Zaloshnja E, Miller TR, Council F, Persaud BN. Annu. Proc. Assoc. Adv. Automot. Med. 2004; 48: 251-263.

Affiliation

Pacific Institute for Research and Evaluation, Calverton, Maryland.

Copyright

(Copyright © 2004, Association for the Advancement of Automotive Medicine)

DOI

unavailable

PMID

15319129

PMCID

PMC3217419

Abstract

This paper presents estimates for both the economic and comprehensive costs per crash for three police-coded severity groupings within 16 selected crash types and within two speed limit categories (<=45 and >=50 mph).
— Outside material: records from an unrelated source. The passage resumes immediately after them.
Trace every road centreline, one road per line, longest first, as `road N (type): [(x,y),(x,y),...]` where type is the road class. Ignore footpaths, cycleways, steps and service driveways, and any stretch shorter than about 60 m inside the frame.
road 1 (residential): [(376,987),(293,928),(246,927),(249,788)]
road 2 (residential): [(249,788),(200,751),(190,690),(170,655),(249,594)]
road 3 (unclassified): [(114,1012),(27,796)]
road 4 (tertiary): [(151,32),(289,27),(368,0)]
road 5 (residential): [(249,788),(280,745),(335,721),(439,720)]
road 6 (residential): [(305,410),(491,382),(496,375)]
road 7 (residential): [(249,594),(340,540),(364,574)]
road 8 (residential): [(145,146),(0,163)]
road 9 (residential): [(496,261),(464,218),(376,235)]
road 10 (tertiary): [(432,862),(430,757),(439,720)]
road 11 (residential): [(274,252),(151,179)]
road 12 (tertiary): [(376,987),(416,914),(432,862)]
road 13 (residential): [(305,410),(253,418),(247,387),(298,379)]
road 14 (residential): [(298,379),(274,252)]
The economic costs are hard dollar costs. The comprehensive costs include economic costs and quality of life losses. We merged previously developed costs per victim keyed on the Abbreviated Injury Scale (AIS) into US crash data files that scored injuries in both the AIS and police-coded severity scales to produce per crash estimates. The most costly crashes were non-intersection fatal/disabling injury crashes on a road with a speed limit of 50 miles per hour or higher where multiple vehicles crashed head-on or a single vehicle struck a human (over 1.69 and $1.16 million per crash, respectively). The annual cost of police-reported run-off-road collisions, which include both rollovers and object impacts, represented 34% of total costs.